What I do is not journalism. The tools of the theater are not the same as the tools of journalism. For this reason, I regret that I allowed THIS AMERICAN LIFE to air an excerpt from my monologue. THIS AMERICAN LIFE is essentially a journalistic ­- not a theatrical ­- enterprise, and as such it operates under a different set of rules and expectations. But this is my only regret. I am proud that my work seems to have sparked a growing storm of attention and concern over the often appalling conditions under which many of the high-tech products we love so much are assembled in China.

There are a couple of interesting things here: he doesn’t address the multiple lies and opportunities to set things straight to various people. Numerous sources say that at any number of occasions Dailey had plenty of opportunities to be truthful. Instead he used a theatrical production that is more of a ‘based on a true story’ Lifetime special to push a particular biased angle that was particularly critical of Apple.

The other thing is that he looks at himself as working ‘for the greater good. As the Time article notes:

If you think there’s some validity to the “larger truth” defense–that it’s OK to fudge the truth if the general charge is valid and the cause is good–that’s actually the precise reason Daisey’s rationalization doesn’t work!

The problem with ‘truthiness’ is the backlash – the potential for people to lose sight of the facts you are trying to get across when they discover that lies were used to try to sell the story.

The WORST thing that could happen with the situation in China is this:

“What, that thing about the exploited iPad workers in China? Didn’t they find out that was a hoax or something?”

In the aftermath of this report we have seen sites rush to condemn Apple, then rush to condemn PRI then rush to condemn Dailey, all the while making sure to use Google-optimized titles to maximize hits and ad revenue. In between these sites were pushing every rumor about the new iPad as fact, and coving every detail like a new revelation – again optimized for revenue.

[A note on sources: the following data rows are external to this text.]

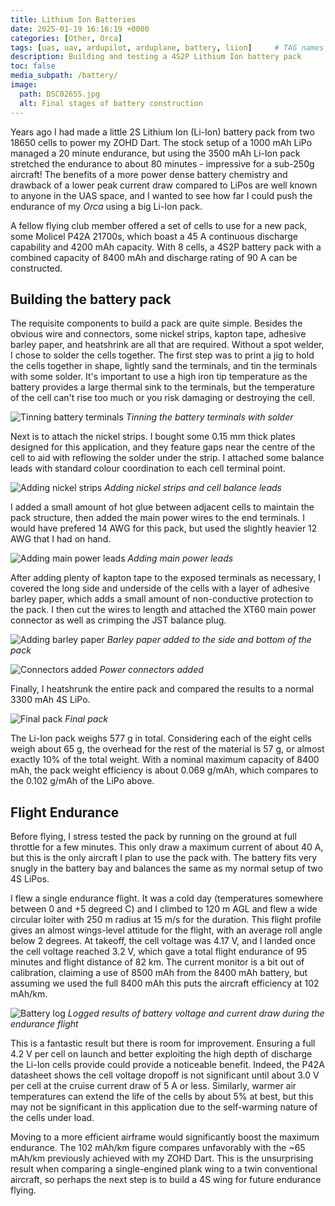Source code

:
 ```yaml
---
title: Lithium Ion Batteries
date: 2025-01-19 16:16:19 +0000
categories: [Other, Orca]
tags: [uas, uav, ardupilot, arduplane, battery, liion]     # TAG names should always be lowercase
description: Building and testing a 4S2P Lithium Ion battery pack
toc: false
media_subpath: /battery/
image:
  path: DSC02655.jpg
  alt: Final stages of battery construction
---
```


Years ago I had made a little 2S Lithium Ion (Li-Ion) battery pack from two 18650 cells to power my ZOHD Dart. The stock setup of a 1000 mAh LiPo managed a 20 minute endurance, but using the 3500 mAh Li-Ion pack stretched the endurance to about 80 minutes - impressive for a sub-250g aircraft! The benefits of a more power dense battery chemistry and drawback of a lower peak current draw compared to LiPos are well known to anyone in the UAS space, and I wanted to see how far I could push the endurance of my *Orca* using a big Li-Ion pack.

A fellow flying club member offered a set of cells to use for a new pack, some Molicel P42A 21700s, which boast a 45 A continuous discharge capability and 4200 mAh capacity. With 8 cells, a 4S2P battery pack with a combined capacity of 8400 mAh and discharge rating of 90 A can be constructed.

## Building the battery pack

The requisite components to build a pack are quite simple. Besides the obvious wire and connectors, some nickel strips, kapton tape, adhesive barley paper, and heatshrink are all that are required. Without a spot welder, I chose to solder the cells together. The first step was to print a jig to hold the cells together in shape, lightly sand the terminals, and tin the terminals with some solder. It's important to use a high iron tip temperature as the battery provides a large thermal sink to the terminals, but the temperature of the cell can't rise too much or you risk damaging or destroying the cell.

![Tinning battery terminals](DSC02651.jpg)
_Tinning the battery terminals with solder_

Next is to attach the nickel strips. I bought some 0.15 mm thick plates designed for this application, and they feature gaps near the centre of the cell to aid with reflowing the solder under the strip. I attached some balance leads with standard colour coordination to each cell terminal point.

![Adding nickel strips](DSC02652.jpg)
_Adding nickel strips and cell balance leads_

I added a small amount of hot glue between adjacent cells to maintain the pack structure, then added the main power wires to the end terminals. I would have prefered 14 AWG for this pack, but used the slightly heavier 12 AWG that I had on hand.

![Adding main power leads](DSC02653.jpg)
_Adding main power leads_

After adding plenty of kapton tape to the exposed terminals as necessary, I covered the long side and underside of the cells with a layer of adhesive barley paper, which adds a small amount of non-conductive protection to the pack. I then cut the wires to length and attached the XT60 main power connector as well as crimping the JST balance plug.

![Adding barley paper](DSC02654.jpg)
_Barley paper added to the side and bottom of the pack_

![Connectors added](DSC02655.jpg)
_Power connectors added_

Finally, I heatshrunk the entire pack and compared the results to a normal 3300 mAh 4S LiPo.

![Final pack](DSC02656.jpg)
_Final pack_

The Li-Ion pack weighs 577 g in total. Considering each of the eight cells weigh about 65 g, the overhead for the rest of the material is 57 g, or almost exactly 10% of the total weight. With a nominal maximum capacity of 8400 mAh, the pack weight efficiency is about 0.069 g/mAh, which compares to the 0.102 g/mAh of the LiPo above.

## Flight Endurance

Before flying, I stress tested the pack by running on the ground at full throttle for a few minutes. This only draw a maximum current of about 40 A, but this is the only aircraft I plan to use the pack with. The battery fits very snugly in the battery bay and balances the same as my normal setup of two 4S LiPos.

I flew a single endurance flight. It was a cold day (temperatures somewhere between 0 and +5 degreed C) and I climbed to 120 m AGL and flew a wide circular loiter with 250 m radius at 15 m/s for the duration. This flight profile gives an almost wings-level attitude for the flight, with an average roll angle below 2 degrees. At takeoff, the cell voltage was 4.17 V, and I landed once the cell voltage reached 3.2 V, which gave a total flight endurance of 95 minutes and flight distance of 82 km. The current monitor is a bit out of calibration, claiming a use of 8500 mAh from the 8400 mAh battery, but assuming we used the full 8400 mAh this puts the aircraft efficiency at 102 mAh/km.

![Battery log](battery_log.png)
_Logged results of battery voltage and current draw during the endurance flight_

This is a fantastic result but there is room for improvement. Ensuring a full 4.2 V per cell on launch and better exploiting the high depth of discharge the Li-Ion cells provide could provide a noticeable benefit. Indeed, the P42A datasheet shows the cell voltage dropoff is not significant until about 3.0 V per cell at the cruise current draw of 5 A or less. Similarly, warmer air temperatures can extend the life of the cells by about 5% at best, but this may not be significant in this application due to the self-warming nature of the cells under load.

Moving to a more efficient airframe would significantly boost the maximum endurance. The 102 mAh/km figure compares unfavorably with the ~65 mAh/km previously achieved with my ZOHD Dart. This is the unsurprising result when comparing a single-engined plank wing to a twin conventional aircraft, so perhaps the next step is to build a 4S wing for future endurance flying.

Everything is pushed as fact, never vetted, never retracted – heck I read a report bashing Apple for not reporting iPad numbers and saying it was a clear sign they were disappointing. Within an hour or so Apple produced the spectacular report – but there was no update, no retraction … just move on to the next bit of link-bait.

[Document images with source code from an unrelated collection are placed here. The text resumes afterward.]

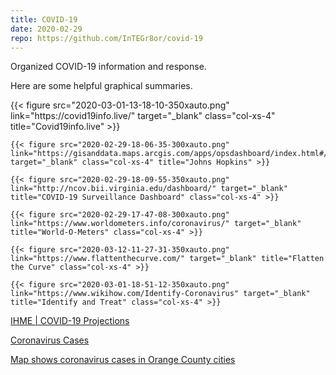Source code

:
 ```yaml
---
title: COVID-19
date: 2020-02-29
repo: https://github.com/InTEGr8or/covid-19
---
```


Organized COVID-19 information and response.

Here are some helpful graphical summaries.

<div class="row col-xs-12">
    {{< figure src="2020-03-01-13-18-10-350xauto.png" link="https://covid19info.live/" target="_blank" class="col-xs-4" title="Covid19info.live" >}}

    {{< figure src="2020-02-29-18-06-35-300xauto.png" link="https://gisanddata.maps.arcgis.com/apps/opsdashboard/index.html#/bda7594740fd40299423467b48e9ecf6" target="_blank" class="col-xs-4" title="Johns Hopkins" >}}

    {{< figure src="2020-02-29-18-09-55-350xauto.png" link="http://ncov.bii.virginia.edu/dashboard/" target="_blank" title="COVID-19 Surveillance Dashboard" class="col-xs-4" >}}

    {{< figure src="2020-02-29-17-47-08-300xauto.png" link="https://www.worldometers.info/coronavirus/" target="_blank" title="World-O-Meters" class="col-xs-4" >}}

    {{< figure src="2020-03-12-11-27-31-350xauto.png" link="https://www.flattenthecurve.com/" target="_blank" title="Flatten the Curve" class="col-xs-4" >}}

    {{< figure src="2020-03-01-18-51-12-350xauto.png" link="https://www.wikihow.com/Identify-Coronavirus" target="_blank" title="Identify and Treat" class="col-xs-4" >}}

</div>

[IHME | COVID-19 Projections](https://covid19.healthdata.org/projections)

[Coronavirus Cases](https://data.nbcstations.com/national/2020/coronavirus/animated-map/)

[Map shows coronavirus cases in Orange County cities](https://www.ocregister.com/2020/03/27/map-shows-coronavirus-cases-in-orange-county-cities/)
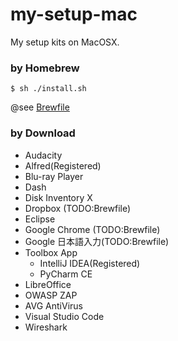 # my-setup-mac
My setup kits on MacOSX.


### by Homebrew

```shell
$ sh ./install.sh
```

@see [Brewfile](./Brewfile)

### by Download

- Audacity
- Alfred(Registered)
- Blu-ray Player
- Dash
- Disk Inventory X
- Dropbox (TODO:Brewfile)
- Eclipse
- Google Chrome (TODO:Brewfile)
- Google 日本語入力(TODO:Brewfile)
- Toolbox App
  - IntelliJ IDEA(Registered)
  - PyCharm CE
- LibreOffice
- OWASP ZAP
- AVG AntiVirus
- Visual Studio Code
- Wireshark
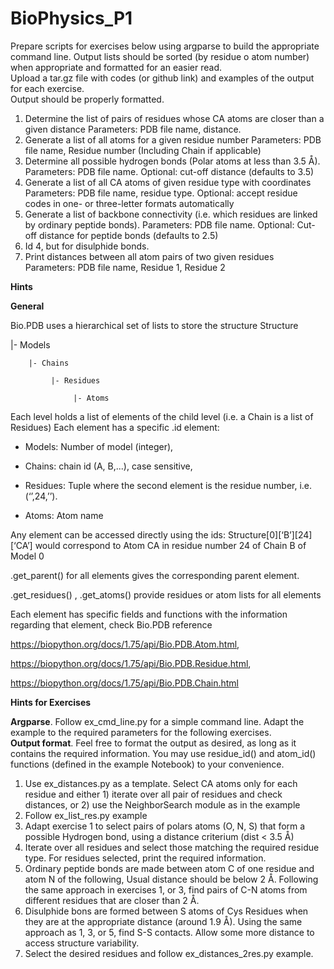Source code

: # BioPhysics_P1


Prepare scripts for exercises below using argparse to build the appropriate command line. 
Output lists should be sorted (by residue o atom number) when appropriate and formatted for an easier read.  
Upload a tar.gz file with codes (or github link) and examples of the output for each exercise.   
Output should be properly formatted. 

1. Determine the list of pairs of residues whose CA atoms are closer than a given distance Parameters: PDB file name, distance. 
2. Generate a list of all atoms for a given residue number  Parameters: PDB file name, Residue number (Including Chain if applicable) 
3. Determine all possible hydrogen bonds (Polar atoms at less than 3.5 Å). Parameters: PDB file name. Optional: cut-off distance (defaults to 3.5) 
4. Generate a list of all CA atoms of given residue type with coordinates Parameters: PDB file name, residue type. Optional: accept residue codes in one- or three-letter formats automatically 
5. Generate a list of backbone connectivity (i.e. which residues are linked by ordinary peptide bonds). 
Parameters: PDB file name. Optional: Cut-off distance for peptide bonds (defaults to 2.5) 
6. Id 4, but for disulphide bonds. 
7. Print distances between all atom pairs of two given residues Parameters: PDB file name, Residue 1, Residue 2  
 
 
**Hints** 

**General** 

Bio.PDB uses a hierarchical set of lists to store the structure 
Structure 

  |- Models 

        |- Chains 
        
             |- Residues 
             
                  |- Atoms 
                  
Each level holds a list of elements of the child level (i.e. a Chain is a list of Residues) 
Each element has a specific .id element:  

- Models: Number of model (integer), 

- Chains: chain id (A, B,...), case sensitive, 

- Residues: Tuple where the second element is the residue number, i.e. (‘’,24,’’). 

- Atoms: Atom name 

Any element can be accessed directly using the ids: Structure[0][‘B’][24][‘CA’] would 
correspond to Atom CA in residue number 24 of Chain B of Model 0 

.get_parent() for all elements gives the corresponding parent element. 

.get_residues() , .get_atoms() provide residues or atom lists for all elements 

Each element has specific fields and functions with the information regarding that element, 
check Bio.PDB reference 

https://biopython.org/docs/1.75/api/Bio.PDB.Atom.html, 

https://biopython.org/docs/1.75/api/Bio.PDB.Residue.html, 

https://biopython.org/docs/1.75/api/Bio.PDB.Chain.html 
  
**Hints for Exercises**

**Argparse**. Follow ex_cmd_line.py for a simple command line. Adapt the example to the 
required parameters for the following exercises.  
**Output format**. Feel free to format the output as desired, as long as it contains the required information. You may use residue_id() and atom_id() functions (defined in the example Notebook) to your convenience. 
1. Use ex_distances.py as a template. Select CA atoms only for each residue and either 1) 
iterate over all pair of residues and check distances, or 2) use the NeighborSearch module as in the example 
2.  Follow ex_list_res.py example 
3. Adapt exercise 1 to select pairs of polars atoms (O, N, S) that form a possible Hydrogen 
bond, using a distance criterium (dist < 3.5 Å) 
4. Iterate over all residues and select those matching the required residue type. For residues 
selected, print the required information.  
5. Ordinary peptide bonds are made between atom C of one residue and atom N of the 
following, Usual distance should be below 2 Å. Following the same approach in exercises 1, or 
3, find pairs of C-N atoms from different residues that are closer than 2 Å.   
6. Disulphide bons are formed between S atoms of Cys Residues when they are at the 
appropriate distance (around 1.9 Å). Using the same approach as 1, 3, or 5, find S-S contacts. 
Allow some more distance to access structure variability.  
7. Select the desired residues and follow ex_distances_2res.py example.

It all seems like it is serving ‘the greater good’ of tech journalism, but it isn’t: it is serving the ad revenue of the site. Remember this when you see sites dumping a dozen similar articles that could easily have combined in rapid succession: they are not serving you, not working for the truth or for your … they are selling your eyeballs to maximize ad revenue.

And it is THAT approach that allows these ‘truthy’ stories to gain so much traction so fast. While everyone is complaining about Apple, they know they are simultaneously making money FROM Apple.

And no one is really addressing the plight of the Chinese workers. But wait … wasn’t that a hoax?